WIP: homomorphic setting
The current implementation of chain's initialization does shape inference that guesses too much. For instance, relu >> relu >> relu, initialized with X and Y, would define the whole network and set all nO's to Y's shape, which is not necessarily what the user wants. You could argue that in this case, the network is simply underspecified and should be specified better upon declaration.
Guessing hidden widths also meant we made mistakes. With an ensemble textcat with inline transformer, two embedding layers are concatenated. But if the embedding width of the transformer isn't known upon initialization, the second embedding layer would just receive its nO from Y, which is clearly wrong.
This PR restricts transferring Y across the network, but introduces a "homomorphic" setting instead that should at least allow us to do better inference for layers where nI==nO.
TODO
- [ ] Think about versioning of
chainas this change is breaking acrossspacyandspacy-transformers, but those libraries don't actually usechain.v1, they just importthinc.api.chain:| - [ ] Look at unit test in notebooks: example 01
- [ ] Look more into the issue of inline transformer+textcat, as this might represent a use-case that requires a more complex solution to this problem
- [ ] Find a way to specify relations between dimensions in a network architecture, so that all related dimensions are set when one of them is specified?
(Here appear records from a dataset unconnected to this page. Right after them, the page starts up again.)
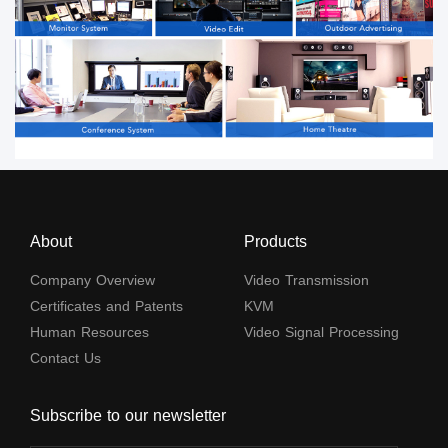
About
Products
Company Overview
Video Transmission
Certificates and Patents
KVM
Human Resources
Video Signal Processing
Contact Us
Subscribe to our newsletter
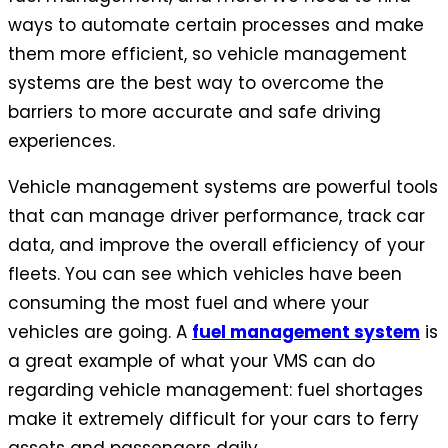
ways to automate certain processes and make
them more efficient, so vehicle management
systems are the best way to overcome the
barriers to more accurate and safe driving
experiences.
Vehicle management systems are powerful tools
that can manage driver performance, track car
data, and improve the overall efficiency of your
fleets. You can see which vehicles have been
consuming the most fuel and where your
vehicles are going. A
fuel management system
is
a great example of what your VMS can do
regarding vehicle management: fuel shortages
make it extremely difficult for your cars to ferry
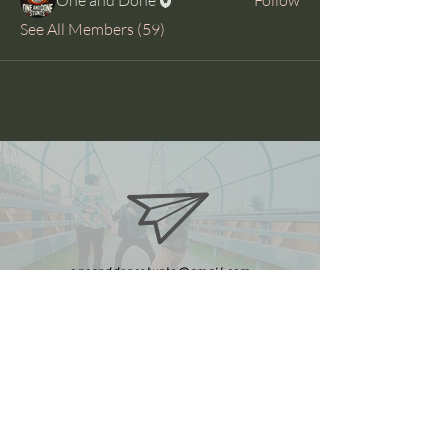
See All Members (59)
oneanddonestunts@gmail.com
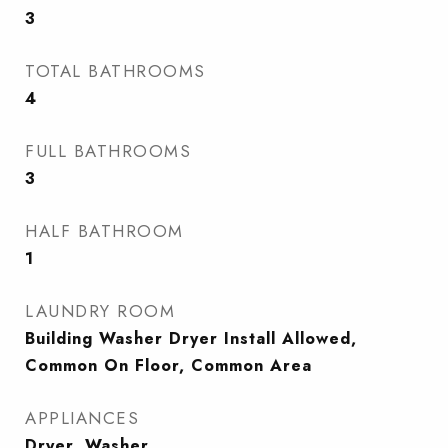
3
TOTAL BATHROOMS
4
FULL BATHROOMS
3
HALF BATHROOM
1
LAUNDRY ROOM
Building Washer Dryer Install Allowed,
Common On Floor, Common Area
APPLIANCES
Dryer, Washer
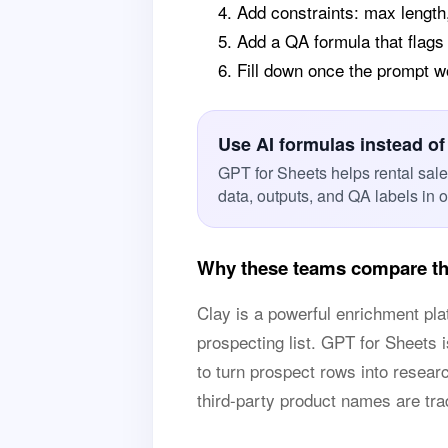
Add constraints: max length
Add a QA formula that flags
Fill down once the prompt 
Use AI formulas instead of
GPT for Sheets helps rental sal
data, outputs, and QA labels in 
Why these teams compare thi
Clay is a powerful enrichment pl
prospecting list. GPT for Sheets 
to turn prospect rows into research
third-party product names are tr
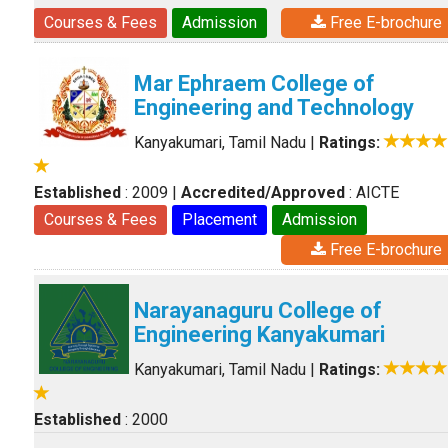
Courses & Fees
Admission
Free E-brochure
Mar Ephraem College of
Engineering and Technology
Kanyakumari, Tamil Nadu
|
Ratings:
Established
: 2009
|
Accredited/Approved
: AICTE
Courses & Fees
Placement
Admission
Free E-brochure
Narayanaguru College of
Engineering Kanyakumari
Kanyakumari, Tamil Nadu
|
Ratings:
Established
: 2000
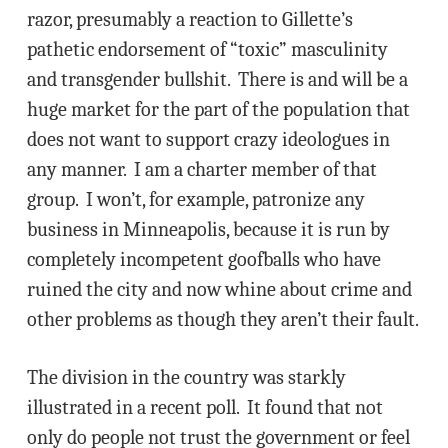
razor, presumably a reaction to Gillette’s
pathetic endorsement of “toxic” masculinity
and transgender bullshit. There is and will be a
huge market for the part of the population that
does not want to support crazy ideologues in
any manner. I am a charter member of that
group. I won’t, for example, patronize any
business in Minneapolis, because it is run by
completely incompetent goofballs who have
ruined the city and now whine about crime and
other problems as though they aren’t their fault.
The division in the country was starkly
illustrated in a recent poll. It found that not
only do people not trust the government or feel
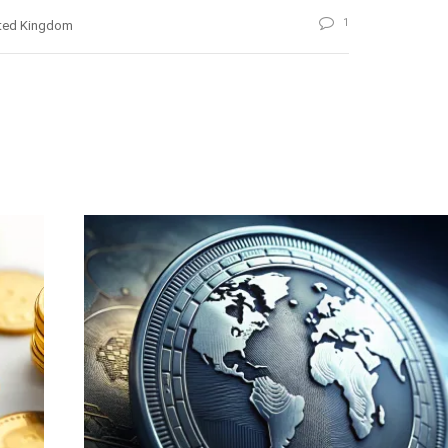
1
ted Kingdom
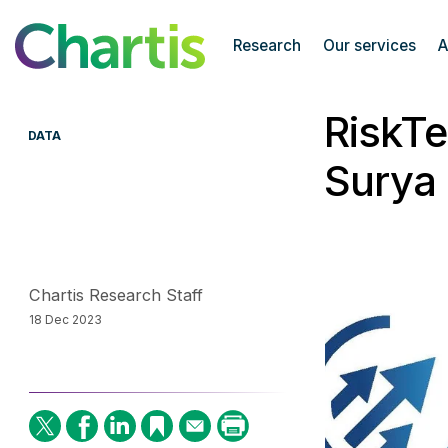
Chartis Research
Research
Our services
A
RiskTe
DATA
Surya 
Chartis Research Staff
18 Dec 2023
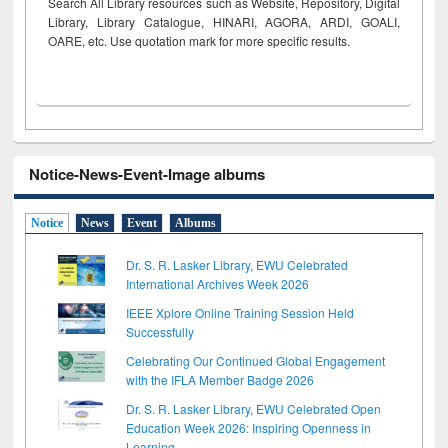
Search All Library resources such as Website, Repository, Digital
Library, Library Catalogue, HINARI, AGORA, ARDI,
GOALI,
OARE, etc. Use quotation mark for more specific results.
Notice-News-Event-Image albums
Notice
News
Event
Albums
Dr. S. R. Lasker Library, EWU Celebrated
International Archives Week 2026
IEEE Xplore Online Training Session Held
Successfully
Celebrating Our Continued Global Engagement
with the IFLA Member Badge 2026
Dr. S. R. Lasker Library, EWU Celebrated Open
Education Week 2026: Inspiring Openness in
Learning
- [ ] Test spaCy & spacy-transformers thoroughly against this branch
The failing test is about the Jupyter notebook example 01 which states:
Some combinators work on a layer and a numeric argument. For instance, the clone combinator creates a number of copies of a layer, and chains them together into a deep feed-forward network. The shape inference is especially handy here: we want the first and last layers to have different shapes, so we can avoid providing any dimensions into the layer we clone. We then just have to specify the first layer's output size, and we can let the rest of the dimensions be inferred from the data.
and runs
model = clone(Linear(), 5)
model.layers[0].set_dim("nO", n_hidden)
model.initialize(X=X, Y=Y)
This network is underspecified on purpose. So we need to decide whether we still want to support this (as we used to) or not (as this PR proposes). IMO, after reflecting upon this, I think the original code is not good practice. Y's output dimension will be propagated to all the intermediate Linear layers, which results in a pretty weird/atypical/possibly unuseful architecture overall?